The answer came the same day that Scheer wrote. U.S. Sen. Charles Grassley, an Iowa Republican who called this insurance company-oriented program a nationalization of health care that would “pull the plug on Grandma,” put out a news release taking credit for it and touting its benefits.
“The bill requires that a hospital complete a community needs assessment once every three years and adopt and publicize a financial assistance policy; prohibits billing those who qualify for financial assistance [at] the top rates; and prohibits a hospital from taking extraordinary collection actions if the hospital has not made reasonable efforts to notify patients of its financial assistance policy,” Grassley bragged about the bill he voted against.

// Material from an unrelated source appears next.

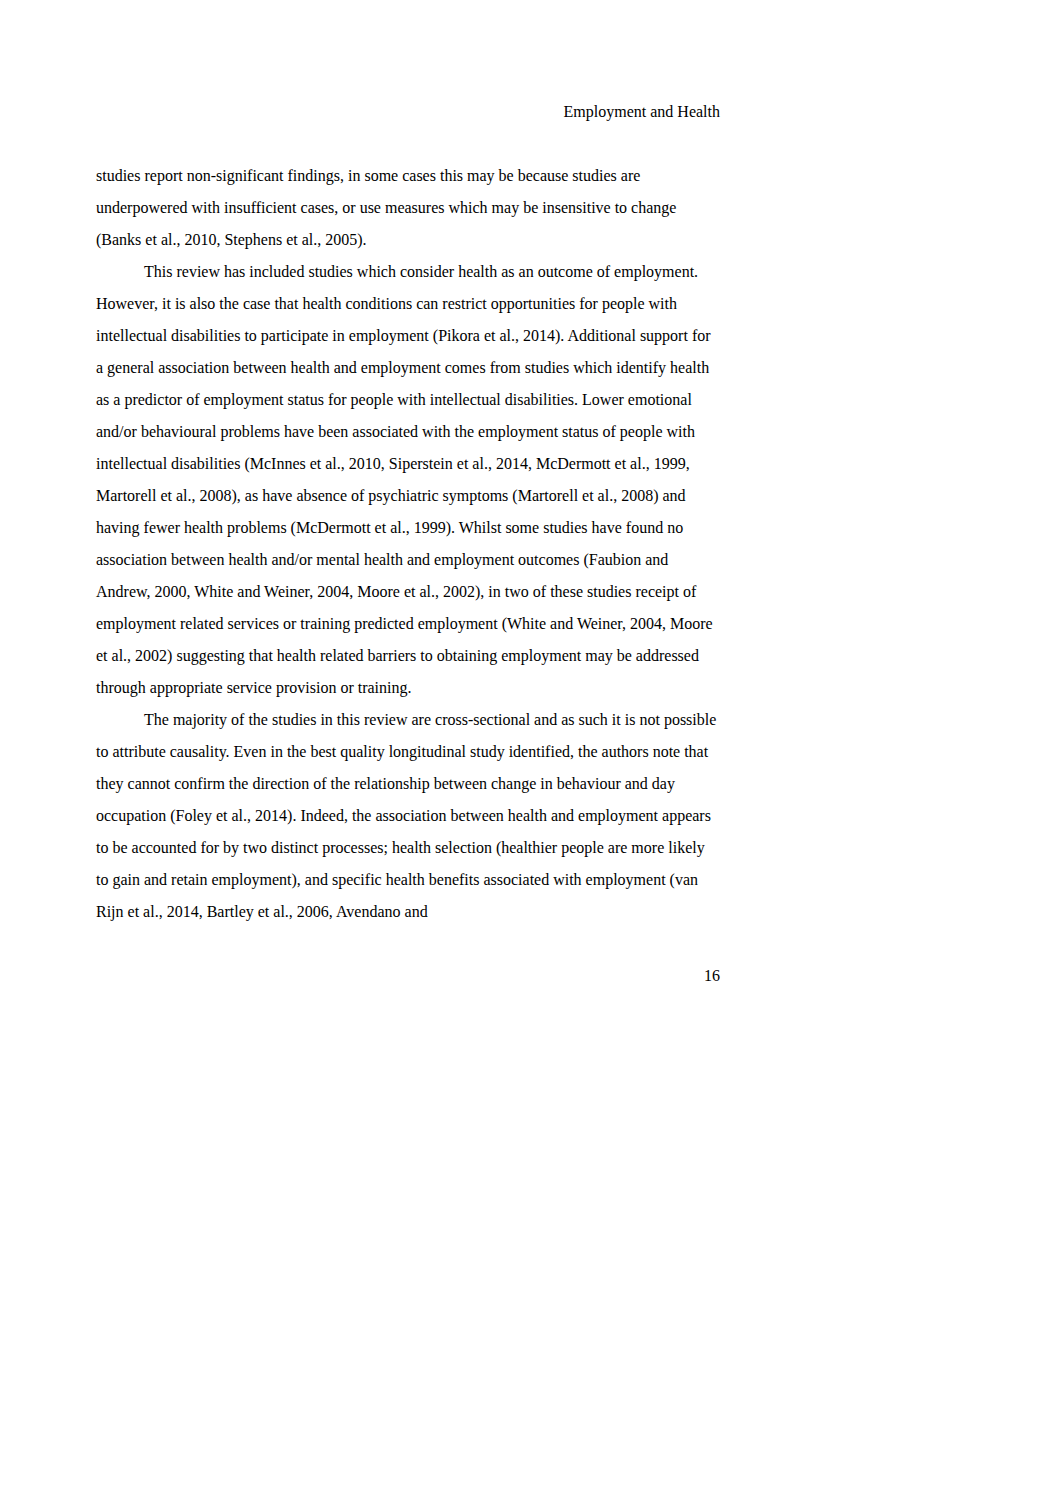Employment and Health
studies report non-significant findings, in some cases this may be because studies are underpowered with insufficient cases, or use measures which may be insensitive to change (Banks et al., 2010, Stephens et al., 2005).
This review has included studies which consider health as an outcome of employment. However, it is also the case that health conditions can restrict opportunities for people with intellectual disabilities to participate in employment (Pikora et al., 2014). Additional support for a general association between health and employment comes from studies which identify health as a predictor of employment status for people with intellectual disabilities. Lower emotional and/or behavioural problems have been associated with the employment status of people with intellectual disabilities (McInnes et al., 2010, Siperstein et al., 2014, McDermott et al., 1999, Martorell et al., 2008), as have absence of psychiatric symptoms (Martorell et al., 2008) and having fewer health problems (McDermott et al., 1999). Whilst some studies have found no association between health and/or mental health and employment outcomes (Faubion and Andrew, 2000, White and Weiner, 2004, Moore et al., 2002), in two of these studies receipt of employment related services or training predicted employment (White and Weiner, 2004, Moore et al., 2002) suggesting that health related barriers to obtaining employment may be addressed through appropriate service provision or training.
The majority of the studies in this review are cross-sectional and as such it is not possible to attribute causality. Even in the best quality longitudinal study identified, the authors note that they cannot confirm the direction of the relationship between change in behaviour and day occupation (Foley et al., 2014). Indeed, the association between health and employment appears to be accounted for by two distinct processes; health selection (healthier people are more likely to gain and retain employment), and specific health benefits associated with employment (van Rijn et al., 2014, Bartley et al., 2006, Avendano and
16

“The bill also requires the IRS to review the tax-exempt status of each hospital every three years; requires Treasury and Health and Human Services to submit an annual report to Congress on the level of charity care, bad debt expenses and the unreimbursed costs of means-tested and non-means-tested government programs; and requires Treasury and HHS to provide a report in five years on the trends on the items reported on an annual basis,” he went on.
“The Government Accountability Office and others, including the former IRS commissioner, have said for a long time that there is often no discernible difference between the operations of taxable and tax-exempt hospitals. … Congress, the IRS, and the public will now have additional tools and information to ensure that charitable hospitals act charitably,” Grassley finished.
His language may be as confusing as that in the law itself, but the message is clear—the new law is nowhere near as onerous or offensive as Republicans like Grassley have all along told us.
Throughout the healthcare debate, Republicans have exaggerated the bill’s shortcomings, and Democrats have soft-pedaled its faults. Unwilling to trust the public’s ability to grasp a complicated subject, their deceptions fed into the outright lies of activists outside Congress, arousing anger and apprehension in the public about provisions in the bill that did not actually exist or were distorted beyond recognition.
Now that the measure is actually law and the profile of the pack of liars is being reduced, we are beginning to learn some of the actual provisions in the law that should have been discussed and publicized by responsible legislators of both parties for the public’s benefit.
For instance, there’s the “doctor’s fix”—a lowering of Medicaid payments to physicians that was supposed to take effect on March 1 but was cancelled, apparently to aid passage of the main bill. It is needed because of a 1997 formula that has never worked as intended. Unless it is revived, the savings from the new law will evaporate.
Both political parties—and journalists—were at fault for the lack of good information on Democratic healthcare changes and for the flood of misinformation that resulted. They were all too responsive to the loudest protesters and too unwilling to trust people genuinely concerned about health care.